На улице опять жара стояла невыносимая; хоть бы капля дождя во все эти дни. Опять пыль, кирпич и известка, опять вонь из лавочек и распивочных, опять поминутно пьяные, чухонцы-разносчики и полуразвалившиеся извозчики. Солнце ярко блеснуло ему в глаза, так что больно стало глядеть, и голова его совсем закружилась, – обыкновенное ощущение лихорадочного, выходящего вдруг на улицу в яркий солнечный день.
Дойдя до поворота во вчерашнюю улицу, он с мучительною тревогой заглянул в нее, на тот дом… и тотчас же отвел глаза.
«Если спросят, я, может быть, и скажу», – подумал он, подходя к конторе.

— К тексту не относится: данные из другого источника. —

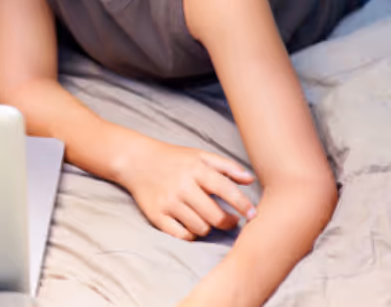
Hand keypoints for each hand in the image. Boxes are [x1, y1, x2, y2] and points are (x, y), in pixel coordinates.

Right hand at [119, 138, 255, 239]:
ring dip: (208, 227)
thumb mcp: (200, 155)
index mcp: (195, 169)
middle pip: (215, 216)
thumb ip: (226, 166)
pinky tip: (192, 225)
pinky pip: (182, 235)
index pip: (226, 189)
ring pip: (200, 228)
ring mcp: (168, 202)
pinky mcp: (156, 215)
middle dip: (228, 222)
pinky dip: (191, 234)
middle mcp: (182, 186)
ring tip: (207, 219)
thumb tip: (250, 179)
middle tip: (230, 220)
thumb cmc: (174, 159)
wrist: (137, 161)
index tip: (253, 215)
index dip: (243, 204)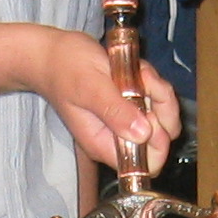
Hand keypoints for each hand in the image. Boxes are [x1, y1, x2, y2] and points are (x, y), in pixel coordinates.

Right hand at [34, 29, 180, 172]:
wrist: (54, 52)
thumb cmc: (65, 69)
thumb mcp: (91, 87)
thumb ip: (115, 112)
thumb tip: (142, 135)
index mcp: (104, 144)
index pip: (143, 165)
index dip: (157, 143)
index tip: (149, 113)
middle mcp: (118, 136)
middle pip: (160, 139)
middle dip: (162, 108)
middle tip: (143, 81)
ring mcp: (127, 119)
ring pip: (163, 116)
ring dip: (157, 90)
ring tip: (138, 71)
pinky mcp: (132, 102)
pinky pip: (157, 98)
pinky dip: (153, 81)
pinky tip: (136, 69)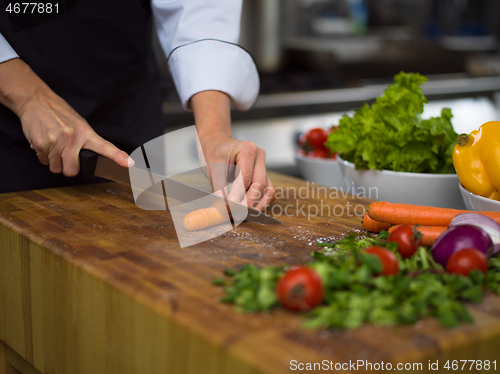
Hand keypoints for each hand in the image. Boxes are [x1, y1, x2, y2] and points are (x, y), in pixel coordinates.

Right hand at [0, 58, 131, 175]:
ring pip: (56, 168)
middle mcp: (72, 138)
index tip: (128, 163)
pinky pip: (44, 161)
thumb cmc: (59, 113)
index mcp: (86, 133)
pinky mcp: (41, 143)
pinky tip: (45, 144)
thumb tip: (93, 157)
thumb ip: (86, 140)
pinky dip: (44, 156)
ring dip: (54, 162)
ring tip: (54, 146)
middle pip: (72, 170)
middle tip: (66, 157)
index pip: (105, 147)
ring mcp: (56, 141)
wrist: (36, 101)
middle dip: (68, 168)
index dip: (118, 156)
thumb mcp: (79, 124)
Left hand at [191, 90, 274, 211]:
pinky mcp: (264, 174)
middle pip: (259, 184)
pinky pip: (267, 190)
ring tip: (246, 215)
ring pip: (268, 189)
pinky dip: (261, 201)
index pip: (245, 177)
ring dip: (258, 204)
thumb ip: (219, 189)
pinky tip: (251, 210)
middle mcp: (260, 156)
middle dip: (249, 202)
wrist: (217, 143)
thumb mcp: (213, 169)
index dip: (238, 195)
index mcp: (248, 149)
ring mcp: (264, 165)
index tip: (230, 208)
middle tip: (238, 214)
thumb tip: (222, 208)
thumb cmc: (214, 151)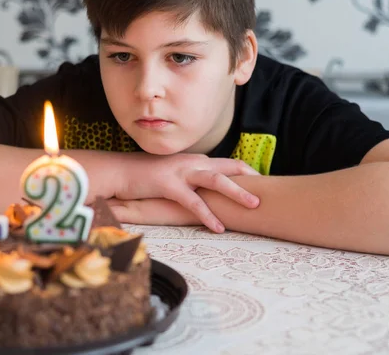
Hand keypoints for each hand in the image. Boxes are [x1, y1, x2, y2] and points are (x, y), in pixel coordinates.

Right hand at [116, 153, 259, 232]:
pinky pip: (193, 202)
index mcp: (196, 160)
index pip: (228, 164)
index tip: (263, 183)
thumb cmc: (147, 175)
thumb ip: (193, 178)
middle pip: (229, 168)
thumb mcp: (174, 173)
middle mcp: (193, 162)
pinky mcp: (169, 185)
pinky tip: (218, 227)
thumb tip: (208, 190)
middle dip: (250, 180)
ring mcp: (181, 172)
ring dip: (237, 193)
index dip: (247, 173)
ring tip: (254, 206)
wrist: (120, 172)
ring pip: (216, 181)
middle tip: (268, 194)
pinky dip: (208, 215)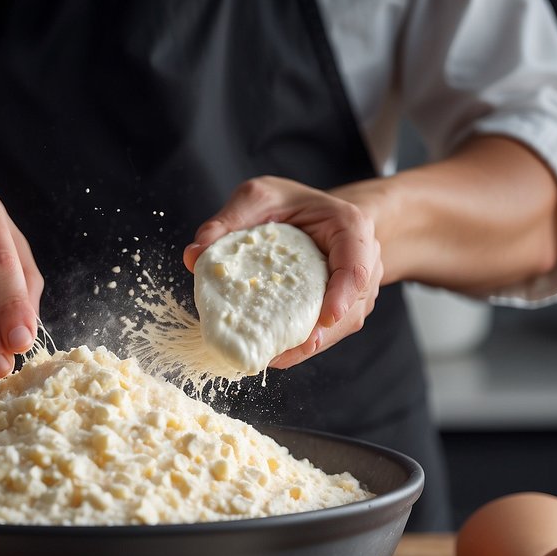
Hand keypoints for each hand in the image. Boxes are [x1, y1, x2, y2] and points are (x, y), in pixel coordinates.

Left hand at [183, 176, 382, 368]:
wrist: (315, 215)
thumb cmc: (292, 203)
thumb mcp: (258, 198)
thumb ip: (228, 221)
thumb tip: (194, 255)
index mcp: (350, 228)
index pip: (356, 264)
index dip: (345, 293)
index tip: (326, 317)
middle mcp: (362, 262)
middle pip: (350, 307)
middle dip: (319, 334)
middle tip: (283, 352)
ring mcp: (355, 291)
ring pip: (340, 326)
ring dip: (308, 345)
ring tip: (272, 358)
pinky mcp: (341, 310)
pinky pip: (328, 332)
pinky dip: (302, 345)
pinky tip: (275, 355)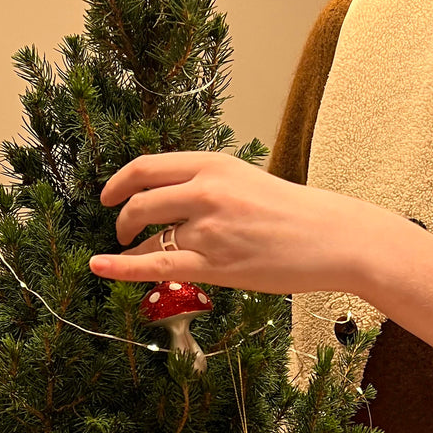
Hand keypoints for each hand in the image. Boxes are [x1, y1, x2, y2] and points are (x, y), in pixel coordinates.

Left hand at [89, 151, 393, 295]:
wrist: (333, 238)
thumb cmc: (295, 213)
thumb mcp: (246, 180)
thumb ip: (207, 184)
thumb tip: (168, 200)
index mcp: (212, 164)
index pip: (146, 167)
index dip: (119, 183)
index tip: (109, 196)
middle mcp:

Контора была от него с четверть версты. Она только что переехала на новую квартиру, в новый дом, в четвертый этаж. На прежней квартире он был когда-то мельком, но очень давно. Войдя под ворота, он увидел направо лестницу, по которой сходил мужик с книжкой в руках; «дворник, значит; значит, тут и есть контора», и он стал подниматься наверх наугад. Спрашивать ни у кого ни об чем не хотел.
«Войду, стану на колена и все расскажу…» – подумал он, входя в четвертый этаж.
Лестница была узенькая, крутая и вся в помоях. Все кухни всех квартир во всех четырех этажах отворялись на эту лестницу и стояли так почти целый день. Оттого была страшная духота. Вверх и вниз всходили и сходили дворники с книжками под мышкой, хожалые[19] и разный люд обоего пола – посетители. Дверь в самую контору была тоже настежь отворена. Он вошел и остановился в прихожей. Тут всё стояли и ждали какие-то мужики. Здесь тоже духота была чрезвычайная и, кроме того, до тошноты било в нос свежею, еще не выстоявшеюся краской на тухлой олифе вновь покрашенных комнат. Переждав немного, он рассудил подвинуться еще вперед, в следующую комнату. Всё крошечные и низенькие были комнаты. Страшное нетерпение тянуло его все дальше и дальше. Никто не замечал его. Во второй комнате сидели и писали какие-то писцы, одетые разве немного его получше, на вид все странный какой-то народ. Он обратился к одному из них.
– Чего тебе?
Он показал повестку из конторы.
– Вы студент? – спросил тот, взглянув на повестку.
– Да, бывший студент.
Писец оглядел его, впрочем без всякого любопытства. Это был какой-то особенно взъерошенный человек с неподвижною идеей во взгляде.
«От этого ничего не узнаешь, потому что ему все равно», – подумал Раскольников.
– Ступайте туда, к письмоводителю, – сказал писец и ткнул вперед пальцем, показывая на самую последнюю комнату.
Он вошел в эту комнату (четвертую по порядку), тесную и битком набитую публикой, – народом несколько почище одетым, чем в тех комнатах. Между посетителями были две дамы. Одна в трауре, бедно одетая, сидела за столом против письмоводителя и что-то писала под его диктовку. Другая же дама, очень полная и багрово-красная, с пятнами, видная женщина, и что-то уж очень пышно одетая, с брошкой на груди величиной в чайное блюдечко, стояла в сторонке и чего-то ждала. Раскольников сунул письмоводителю свою повестку. Тот мельком взглянул на нее, сказал: «подождите», и продолжал заниматься с траурною дамой.